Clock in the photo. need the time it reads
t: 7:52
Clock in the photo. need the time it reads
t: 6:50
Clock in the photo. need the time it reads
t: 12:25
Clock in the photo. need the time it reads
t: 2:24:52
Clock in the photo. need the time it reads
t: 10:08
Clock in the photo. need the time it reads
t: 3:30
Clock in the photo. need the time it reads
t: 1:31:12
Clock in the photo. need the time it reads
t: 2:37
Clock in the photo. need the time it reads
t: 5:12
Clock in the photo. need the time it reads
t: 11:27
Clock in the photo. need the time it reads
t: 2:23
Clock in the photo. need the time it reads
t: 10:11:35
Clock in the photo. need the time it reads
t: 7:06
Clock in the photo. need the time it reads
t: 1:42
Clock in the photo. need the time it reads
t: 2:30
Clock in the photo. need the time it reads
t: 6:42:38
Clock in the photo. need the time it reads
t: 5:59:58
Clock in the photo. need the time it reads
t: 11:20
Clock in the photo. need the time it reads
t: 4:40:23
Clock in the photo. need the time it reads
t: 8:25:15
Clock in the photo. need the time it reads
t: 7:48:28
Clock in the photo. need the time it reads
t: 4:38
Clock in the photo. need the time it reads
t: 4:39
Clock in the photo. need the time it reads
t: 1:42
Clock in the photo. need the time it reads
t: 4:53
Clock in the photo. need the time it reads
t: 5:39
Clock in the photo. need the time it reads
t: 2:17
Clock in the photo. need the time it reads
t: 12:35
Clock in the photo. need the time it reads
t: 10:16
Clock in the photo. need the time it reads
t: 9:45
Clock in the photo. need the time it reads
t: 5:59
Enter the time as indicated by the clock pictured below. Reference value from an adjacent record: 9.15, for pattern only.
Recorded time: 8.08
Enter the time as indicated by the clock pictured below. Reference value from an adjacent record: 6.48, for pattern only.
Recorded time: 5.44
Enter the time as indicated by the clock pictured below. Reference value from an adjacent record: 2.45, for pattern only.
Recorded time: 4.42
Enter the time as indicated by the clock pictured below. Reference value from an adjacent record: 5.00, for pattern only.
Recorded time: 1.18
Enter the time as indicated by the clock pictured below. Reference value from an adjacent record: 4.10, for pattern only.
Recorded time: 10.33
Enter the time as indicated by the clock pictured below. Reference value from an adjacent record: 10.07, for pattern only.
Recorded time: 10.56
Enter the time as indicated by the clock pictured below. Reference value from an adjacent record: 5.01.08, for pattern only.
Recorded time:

SHORT EXERCISE: Extract each line of the listing above that contains the word "Reference". Case counts.

SOLUTION FOR THIS PROBLEM:
Enter the time as indicated by the clock pictured below. Reference value from an adjacent record: 9.15, for pattern only.
Enter the time as indicated by the clock pictured below. Reference value from an adjacent record: 6.48, for pattern only.
Enter the time as indicated by the clock pictured below. Reference value from an adjacent record: 2.45, for pattern only.
Enter the time as indicated by the clock pictured below. Reference value from an adjacent record: 5.00, for pattern only.
Enter the time as indicated by the clock pictured below. Reference value from an adjacent record: 4.10, for pattern only.
Enter the time as indicated by the clock pictured below. Reference value from an adjacent record: 10.07, for pattern only.
Enter the time as indicated by the clock pictured below. Reference value from an adjacent record: 5.01.08, for pattern only.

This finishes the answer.